Domain Joined machines the recovery key will be in Active Directory.  If you have a Microsoft Account associated with this machine then it will be in your skydrive folder
http://windows.microsoft.com/en-CA/windows-8/bitlocker-recovery-keys-faq

It should be noted that the original question "Does this mean that the user has to stick a USB flash drive to his laptop EVERYTIME he turns it on?" should have been denied, because we have the option to setup a password from the command line (manage-bde -on c: -password). This is already possible with win7 but only on the command line while win8 has it in the GUI.

@McKnife
Are you saying that the user don't have to have USB flash drive connected to the computer  everytime the computer is turned on? In other words, we can store the password somewhere in the computer permanently; therefore I don't have to get a usb flash drive for each computer that I enable bitlocker?

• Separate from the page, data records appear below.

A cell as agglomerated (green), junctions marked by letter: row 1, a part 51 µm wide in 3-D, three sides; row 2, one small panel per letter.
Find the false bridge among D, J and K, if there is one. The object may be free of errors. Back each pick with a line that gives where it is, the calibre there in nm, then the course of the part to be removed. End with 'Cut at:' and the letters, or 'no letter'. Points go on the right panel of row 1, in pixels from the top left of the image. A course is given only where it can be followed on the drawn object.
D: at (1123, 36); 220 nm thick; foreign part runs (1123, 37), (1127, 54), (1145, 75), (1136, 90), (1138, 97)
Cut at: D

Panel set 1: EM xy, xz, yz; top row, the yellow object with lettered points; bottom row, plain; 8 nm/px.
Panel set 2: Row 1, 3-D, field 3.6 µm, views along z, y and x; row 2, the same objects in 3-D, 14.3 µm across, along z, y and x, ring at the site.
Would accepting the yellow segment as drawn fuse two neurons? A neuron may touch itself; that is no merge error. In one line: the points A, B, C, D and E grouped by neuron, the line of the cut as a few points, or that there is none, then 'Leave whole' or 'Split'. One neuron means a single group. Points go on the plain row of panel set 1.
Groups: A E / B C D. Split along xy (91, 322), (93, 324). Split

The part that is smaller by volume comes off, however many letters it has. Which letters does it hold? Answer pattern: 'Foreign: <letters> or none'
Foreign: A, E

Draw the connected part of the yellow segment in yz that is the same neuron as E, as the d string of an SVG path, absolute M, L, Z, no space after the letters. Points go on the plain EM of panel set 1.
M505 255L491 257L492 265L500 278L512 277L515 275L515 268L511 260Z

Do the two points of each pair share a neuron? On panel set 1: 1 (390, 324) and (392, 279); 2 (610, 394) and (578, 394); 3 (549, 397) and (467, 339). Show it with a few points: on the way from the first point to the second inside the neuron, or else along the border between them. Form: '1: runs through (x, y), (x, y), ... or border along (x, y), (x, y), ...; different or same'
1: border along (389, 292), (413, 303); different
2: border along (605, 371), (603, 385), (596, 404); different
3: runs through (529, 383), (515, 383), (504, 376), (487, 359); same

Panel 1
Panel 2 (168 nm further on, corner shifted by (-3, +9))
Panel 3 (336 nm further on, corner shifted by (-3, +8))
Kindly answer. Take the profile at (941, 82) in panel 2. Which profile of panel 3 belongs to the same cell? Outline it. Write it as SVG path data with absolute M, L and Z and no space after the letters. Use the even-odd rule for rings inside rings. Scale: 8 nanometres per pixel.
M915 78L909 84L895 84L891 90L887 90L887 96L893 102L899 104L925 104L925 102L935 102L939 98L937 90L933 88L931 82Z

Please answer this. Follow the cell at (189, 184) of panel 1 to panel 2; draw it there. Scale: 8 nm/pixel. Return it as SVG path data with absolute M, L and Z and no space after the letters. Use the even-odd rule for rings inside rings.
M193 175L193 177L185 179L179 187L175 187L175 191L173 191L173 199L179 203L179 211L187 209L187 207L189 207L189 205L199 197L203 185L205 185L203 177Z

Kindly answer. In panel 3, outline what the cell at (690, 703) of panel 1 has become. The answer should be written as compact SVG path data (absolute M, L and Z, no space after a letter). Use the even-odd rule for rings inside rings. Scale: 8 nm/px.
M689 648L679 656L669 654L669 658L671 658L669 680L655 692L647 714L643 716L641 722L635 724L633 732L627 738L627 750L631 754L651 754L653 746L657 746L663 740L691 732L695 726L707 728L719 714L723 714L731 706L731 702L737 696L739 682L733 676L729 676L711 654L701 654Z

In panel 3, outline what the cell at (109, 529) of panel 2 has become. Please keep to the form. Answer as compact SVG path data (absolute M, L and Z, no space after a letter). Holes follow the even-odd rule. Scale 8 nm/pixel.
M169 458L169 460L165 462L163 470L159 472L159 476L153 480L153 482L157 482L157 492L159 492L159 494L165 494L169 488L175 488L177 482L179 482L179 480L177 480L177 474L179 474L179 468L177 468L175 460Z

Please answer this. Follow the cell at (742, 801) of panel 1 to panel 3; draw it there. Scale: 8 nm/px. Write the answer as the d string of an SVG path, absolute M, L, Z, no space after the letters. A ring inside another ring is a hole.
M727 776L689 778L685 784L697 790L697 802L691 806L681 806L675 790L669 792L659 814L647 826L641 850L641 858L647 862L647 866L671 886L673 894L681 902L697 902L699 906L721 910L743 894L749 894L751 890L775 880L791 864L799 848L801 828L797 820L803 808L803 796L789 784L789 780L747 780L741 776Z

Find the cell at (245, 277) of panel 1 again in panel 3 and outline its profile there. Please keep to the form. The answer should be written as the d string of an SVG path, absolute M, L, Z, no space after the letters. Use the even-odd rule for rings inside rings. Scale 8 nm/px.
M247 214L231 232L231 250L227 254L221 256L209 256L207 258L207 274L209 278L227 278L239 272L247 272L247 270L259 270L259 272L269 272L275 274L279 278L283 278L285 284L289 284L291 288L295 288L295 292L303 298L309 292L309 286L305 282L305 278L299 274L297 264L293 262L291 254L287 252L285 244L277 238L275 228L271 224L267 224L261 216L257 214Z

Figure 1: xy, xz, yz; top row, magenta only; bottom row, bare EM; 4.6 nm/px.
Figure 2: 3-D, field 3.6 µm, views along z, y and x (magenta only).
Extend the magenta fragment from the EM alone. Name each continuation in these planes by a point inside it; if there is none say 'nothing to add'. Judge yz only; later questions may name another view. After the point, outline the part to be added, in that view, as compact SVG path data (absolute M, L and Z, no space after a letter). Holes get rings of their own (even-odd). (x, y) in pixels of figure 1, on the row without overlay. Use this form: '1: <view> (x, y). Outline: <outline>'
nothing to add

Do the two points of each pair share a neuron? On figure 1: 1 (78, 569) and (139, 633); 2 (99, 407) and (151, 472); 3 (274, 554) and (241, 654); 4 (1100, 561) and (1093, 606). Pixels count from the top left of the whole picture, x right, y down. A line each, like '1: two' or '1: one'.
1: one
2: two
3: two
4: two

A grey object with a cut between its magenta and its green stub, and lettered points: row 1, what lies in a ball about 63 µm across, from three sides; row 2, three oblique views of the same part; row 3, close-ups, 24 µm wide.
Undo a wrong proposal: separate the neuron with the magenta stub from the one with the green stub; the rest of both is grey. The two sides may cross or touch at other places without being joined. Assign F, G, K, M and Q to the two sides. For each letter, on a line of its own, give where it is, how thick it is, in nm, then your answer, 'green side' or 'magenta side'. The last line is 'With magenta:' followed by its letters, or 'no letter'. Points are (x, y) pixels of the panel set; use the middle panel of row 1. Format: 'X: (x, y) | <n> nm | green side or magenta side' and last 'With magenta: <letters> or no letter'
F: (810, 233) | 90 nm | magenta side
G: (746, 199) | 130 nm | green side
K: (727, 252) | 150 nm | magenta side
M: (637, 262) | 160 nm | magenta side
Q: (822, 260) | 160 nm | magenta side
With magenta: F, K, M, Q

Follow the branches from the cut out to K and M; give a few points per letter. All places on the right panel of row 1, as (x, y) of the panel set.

No it cannot, as I linked before
http://windows.microsoft.com/en-us/windows-vista/bitlocker-drive-encryption-overview

BitLocker can also be used without a TPM. To use BitLocker on a computer without a TPM, you must change the default behavior of the BitLocker setup wizard by using Group Policy, or configure BitLocker by using a script. When BitLocker is used without a TPM, the required encryption keys are stored on a USB flash drive that must be presented to unlock the data stored on a volume.

TC however can use a recovery disk or the 20+ character password the user has to remember. You can also purchase YubiKey Standards to remember the password for the user. http://www.yubico.com/applications/disk-encryption/disk-encryption-truecrypt/
-rich

I see.
It is not a problem. If the USB flash drive is lost, then I would have a hard copy as well as my user. As long as we can turn on the computer with password/key, then I can re-create a new USB flash drive. Unfortunately they don't have "File Server".

My remembrance has failed me. With win7 the -pw switch was present but invalid for the OS partition. This was indeed not possible before win8 came out. Sorry. It could only be used with non-OS partitionss.